ESMF uses a branching policy adapted from GitFlow. There are two permanent branches, main and develop as well as branches for feature development and releases. The branching strategy allows developers to continue committing to an integration branch (develop) even while a release is in process. It supports patching previous releases. Finally, it support a branch (main) which offers a high degree of stability.

Description of branches:

  • develop is the main integration branch and undergoes nightly testing. Developers working on new features or fixes should merge changes into develop regularly to ensure timely integration and testing of code. Features need not be complete to merge into develop but should come in logical chunks. (Note: Releases should not contain partial features that are public facing, so merges into develop should in general not introduce a partial feature with a public API.) Regular "beta snapshot" tags are placed on develop as reference points.

  • main is the stable branch and contains tags for major and minor releases of ESMF. Developers are not committing or merging to main for day-to-day development. Instead, main is updated by merging from a release branch during a release process. main does not contain patch release tags since those tags must be applied to a release branch.

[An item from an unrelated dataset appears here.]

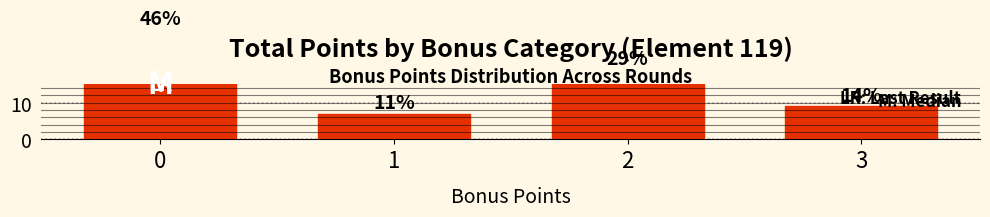

What is the greatest value displayed?

30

  • Feature branches (prefixed with: feature/, e.g., feature/update_io) are where development occurs for new features. In most cases feature branches are branched from the develop branch to stay up to date with the most recent integrated code. Feature branches are merged back into develop when branch testing indicates that the feature is ready for integration testing, or a logical subset of the feature is ready for integration testing.

  • Release branches (prefixed with: release/ e.g., release/8.1) are created at the start of a release cycle. The release branch branches off from develop. Heavy testing occurs on the release branch and only fixes that result from release testing are committed to the branch. These fixes are also merged back to develop so they are not lost (either immediately or post-release). When the release is ready, the release branch is merged into main and then main is tagged. The release branch is also merged back into develop. Release branches are retained to support patches.

  • Patches to previous releases are handled by checking out the release branch in question and committing the fix to the release branch. The patched release must be tagged on the release branch itself since in most cases the main branch will have moved on.